> **WHAT YOU ARE ASKED TO DO**:
Output must match the data below exactly from its first line through the line that contains "This repository contains", with no other line.

-- STUDY MATERIAL follows --

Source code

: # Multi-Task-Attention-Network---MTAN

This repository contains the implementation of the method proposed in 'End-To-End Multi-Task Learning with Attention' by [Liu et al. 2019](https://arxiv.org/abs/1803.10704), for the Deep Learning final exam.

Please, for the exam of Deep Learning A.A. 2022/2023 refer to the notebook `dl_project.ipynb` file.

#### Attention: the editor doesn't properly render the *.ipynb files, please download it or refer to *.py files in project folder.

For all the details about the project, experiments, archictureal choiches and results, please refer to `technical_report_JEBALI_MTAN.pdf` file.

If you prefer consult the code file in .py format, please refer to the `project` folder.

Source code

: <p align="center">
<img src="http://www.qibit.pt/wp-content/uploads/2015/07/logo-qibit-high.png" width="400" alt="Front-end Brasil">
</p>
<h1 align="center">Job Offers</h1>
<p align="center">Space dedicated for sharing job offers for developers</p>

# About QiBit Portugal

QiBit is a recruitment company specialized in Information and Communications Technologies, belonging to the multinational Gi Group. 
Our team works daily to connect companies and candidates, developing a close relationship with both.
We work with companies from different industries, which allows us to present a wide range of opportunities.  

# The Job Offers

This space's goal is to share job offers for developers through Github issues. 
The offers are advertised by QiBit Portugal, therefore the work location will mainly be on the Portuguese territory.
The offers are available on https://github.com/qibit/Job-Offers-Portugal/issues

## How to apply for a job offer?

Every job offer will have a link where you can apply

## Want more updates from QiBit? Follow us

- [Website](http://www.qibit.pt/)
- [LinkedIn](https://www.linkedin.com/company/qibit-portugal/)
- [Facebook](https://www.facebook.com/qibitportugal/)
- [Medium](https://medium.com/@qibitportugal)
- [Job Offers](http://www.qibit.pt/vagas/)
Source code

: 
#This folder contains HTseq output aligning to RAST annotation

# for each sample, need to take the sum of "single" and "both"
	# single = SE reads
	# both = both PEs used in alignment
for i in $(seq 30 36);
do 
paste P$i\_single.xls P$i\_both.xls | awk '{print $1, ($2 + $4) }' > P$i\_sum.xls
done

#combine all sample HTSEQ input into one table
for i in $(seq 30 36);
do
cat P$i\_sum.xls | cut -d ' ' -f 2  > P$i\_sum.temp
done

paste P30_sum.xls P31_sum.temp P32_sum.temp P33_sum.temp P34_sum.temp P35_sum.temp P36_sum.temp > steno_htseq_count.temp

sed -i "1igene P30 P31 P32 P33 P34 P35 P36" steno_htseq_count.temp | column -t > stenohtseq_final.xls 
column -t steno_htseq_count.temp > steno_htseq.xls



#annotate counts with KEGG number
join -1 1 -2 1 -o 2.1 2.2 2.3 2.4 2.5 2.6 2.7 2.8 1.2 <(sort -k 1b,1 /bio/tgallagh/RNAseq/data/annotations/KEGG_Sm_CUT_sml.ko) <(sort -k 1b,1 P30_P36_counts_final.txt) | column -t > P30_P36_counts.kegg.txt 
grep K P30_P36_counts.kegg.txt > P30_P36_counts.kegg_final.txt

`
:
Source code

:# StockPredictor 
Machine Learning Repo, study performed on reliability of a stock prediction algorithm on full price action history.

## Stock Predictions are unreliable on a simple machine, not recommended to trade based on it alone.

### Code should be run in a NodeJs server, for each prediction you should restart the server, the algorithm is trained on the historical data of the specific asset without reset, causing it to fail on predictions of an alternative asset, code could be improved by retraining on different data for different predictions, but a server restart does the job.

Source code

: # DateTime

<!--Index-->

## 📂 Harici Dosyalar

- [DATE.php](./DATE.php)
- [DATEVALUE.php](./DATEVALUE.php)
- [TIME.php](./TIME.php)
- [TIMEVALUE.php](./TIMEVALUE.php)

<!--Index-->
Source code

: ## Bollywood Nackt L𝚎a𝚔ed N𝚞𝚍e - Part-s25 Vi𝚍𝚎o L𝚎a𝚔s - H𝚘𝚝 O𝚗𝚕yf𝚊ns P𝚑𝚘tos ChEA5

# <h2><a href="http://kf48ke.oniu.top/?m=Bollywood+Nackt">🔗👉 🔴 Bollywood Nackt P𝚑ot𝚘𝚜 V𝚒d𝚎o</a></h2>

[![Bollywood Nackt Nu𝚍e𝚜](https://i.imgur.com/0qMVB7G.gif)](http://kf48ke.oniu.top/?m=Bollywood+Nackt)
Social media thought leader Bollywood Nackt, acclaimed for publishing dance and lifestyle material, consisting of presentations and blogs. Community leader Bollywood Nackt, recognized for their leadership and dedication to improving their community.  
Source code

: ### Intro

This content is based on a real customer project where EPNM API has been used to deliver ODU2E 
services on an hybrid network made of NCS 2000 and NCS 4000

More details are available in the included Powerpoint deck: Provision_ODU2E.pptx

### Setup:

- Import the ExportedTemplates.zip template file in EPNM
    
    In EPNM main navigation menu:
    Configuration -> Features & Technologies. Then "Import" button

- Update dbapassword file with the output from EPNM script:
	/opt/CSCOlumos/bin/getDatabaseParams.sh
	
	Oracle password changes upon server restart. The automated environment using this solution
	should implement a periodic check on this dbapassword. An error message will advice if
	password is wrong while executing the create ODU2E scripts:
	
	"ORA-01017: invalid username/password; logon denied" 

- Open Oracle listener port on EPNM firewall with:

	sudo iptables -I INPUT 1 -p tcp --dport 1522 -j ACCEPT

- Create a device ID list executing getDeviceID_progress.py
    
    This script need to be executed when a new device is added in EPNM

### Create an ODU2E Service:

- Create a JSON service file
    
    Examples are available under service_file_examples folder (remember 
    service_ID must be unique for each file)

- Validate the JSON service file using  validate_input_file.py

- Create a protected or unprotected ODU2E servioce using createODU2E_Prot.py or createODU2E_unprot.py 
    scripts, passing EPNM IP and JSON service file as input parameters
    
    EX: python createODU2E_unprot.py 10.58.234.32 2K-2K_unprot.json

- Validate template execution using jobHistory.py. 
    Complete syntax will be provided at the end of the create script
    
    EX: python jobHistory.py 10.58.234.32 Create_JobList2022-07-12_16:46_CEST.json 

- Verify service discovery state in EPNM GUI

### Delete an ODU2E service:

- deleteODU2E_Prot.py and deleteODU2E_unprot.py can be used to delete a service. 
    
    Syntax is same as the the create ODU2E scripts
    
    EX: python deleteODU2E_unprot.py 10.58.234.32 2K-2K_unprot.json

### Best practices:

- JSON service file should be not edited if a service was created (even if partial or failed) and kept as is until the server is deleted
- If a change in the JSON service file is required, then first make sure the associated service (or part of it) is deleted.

-- STUDY MATERIAL concluded --

> **ANSWER TO THE EXERCISE**:
Source code

: # Multi-Task-Attention-Network---MTAN

This repository contains the implementation of the method proposed in 'End-To-End Multi-Task Learning with Attention' by [Liu et al. 2019](https://arxiv.org/abs/1803.10704), for the Deep Learning final exam.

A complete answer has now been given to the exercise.